--- Texte choisi ---

Amihai Grosz est l'un des altistes les plus polyvalents de sa génération : après avoir joué dix-sept années durant au sein du Jerusalem Quartet, il occupe depuis 2010 le poste d'alto solo de l'Orchestre Philharmonique de Berlin et se produit souvent en soliste avec les meilleurs orchestres du monde, dont le Philharmonique de Berlin lui-même. Mais par-dessus tout, au cours des années et au gré d'une expérience professionnelle riche, Amihai a développé autour de son instrument une profonde réflexion qu'il est heureux de partager avec son public et les jeunes générations.

Amihai Grosz
© Felix Rettberg

PL : Herbert von Karajan disait que si l'Orchestre Philharmonique de Berlin était le meilleur orchestre du monde, c’est parce que tous les instrumentistes à cordes jouaient dans un quatuor. Qu'en pensez-vous ?

AG : La musique de chambre est la meilleure école possible. En tant que chambriste, bien sûr, on doit jouer comme un soliste ; mais un soliste, lui, doit jouer comme un chambriste. Dans un ensemble de musique de chambre, quel que soit ce que vous jouez, cela déclenche toujours une réaction chez vos collègues. Cela vous fait réfléchir sur la notion de temps en musique, sur ce que c'est que créer un son à plusieurs... Quand cela fait partie de votre ADN, cela vous ouvre à une autre dimension de la musique. C'est incroyable. C'est sans doute la raison pour laquelle le Philharmonique de Berlin est si spécial : quand nous jouons sur scène, on a le sentiment d'être un ensemble de musique de chambre.

Vous avez déjà joué comme soliste avec « votre » orchestre. Comment était-ce ?

Exigeant ! Tout d'abord, et en oubliant le fait que je travaille ici, jouer avec eux représente d’une certaine façon l’accomplissement d’une vie. Considérons ensuite le fait que je travaille ici. Ce sont des gens formidables, je savais qu'ils allaient me soutenir. Mais c'est aussi un véritable challenge : si le concert se passe très mal, je ne peux pas simplement m'en aller. Je dois revenir le lendemain matin, car c'est mon boulot !

En 2016, vous avez retrouvé le Jerusalem Quartet pour jouer ensemble à l’occasion de leur vingtième anniversaire. En rejouant avec eux, avez-vous senti que quelque chose en vous avait changé dans votre perception du quatuor à cordes ?

---

** Exercice proposé **
Citez mot pour mot, dans l'entretien avec Amihai Grosz, tout ce qui va de « Vous avez déjà » jusqu'à « mon boulot ! ».

--- Données fournies ---

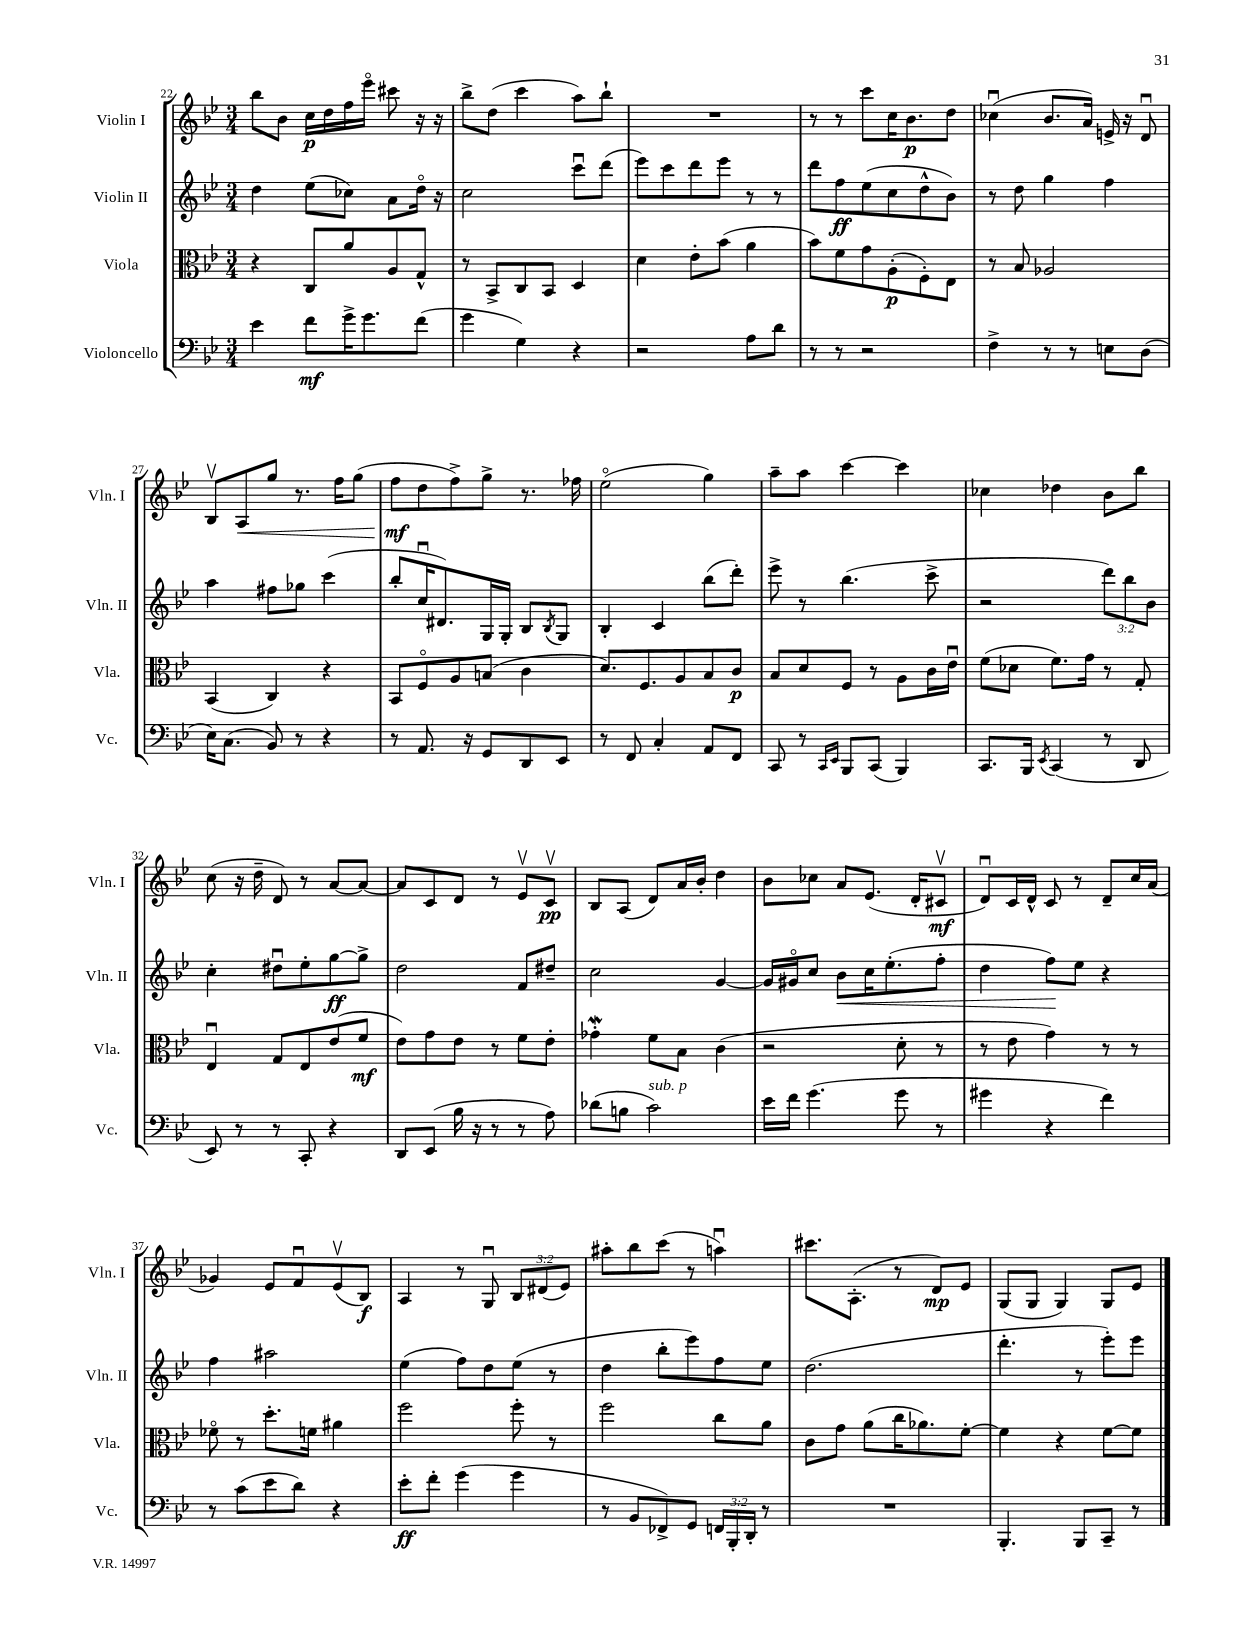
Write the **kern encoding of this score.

---

** Réponse ci-dessous **
Vous avez déjà joué comme soliste avec « votre » orchestre. Comment était-ce ?

Exigeant ! Tout d'abord, et en oubliant le fait que je travaille ici, jouer avec eux représente d’une certaine façon l’accomplissement d’une vie. Considérons ensuite le fait que je travaille ici. Ce sont des gens formidables, je savais qu'ils allaient me soutenir. Mais c'est aussi un véritable challenge : si le concert se passe très mal, je ne peux pas simplement m'en aller. Je dois revenir le lendemain matin, car c'est mon boulot !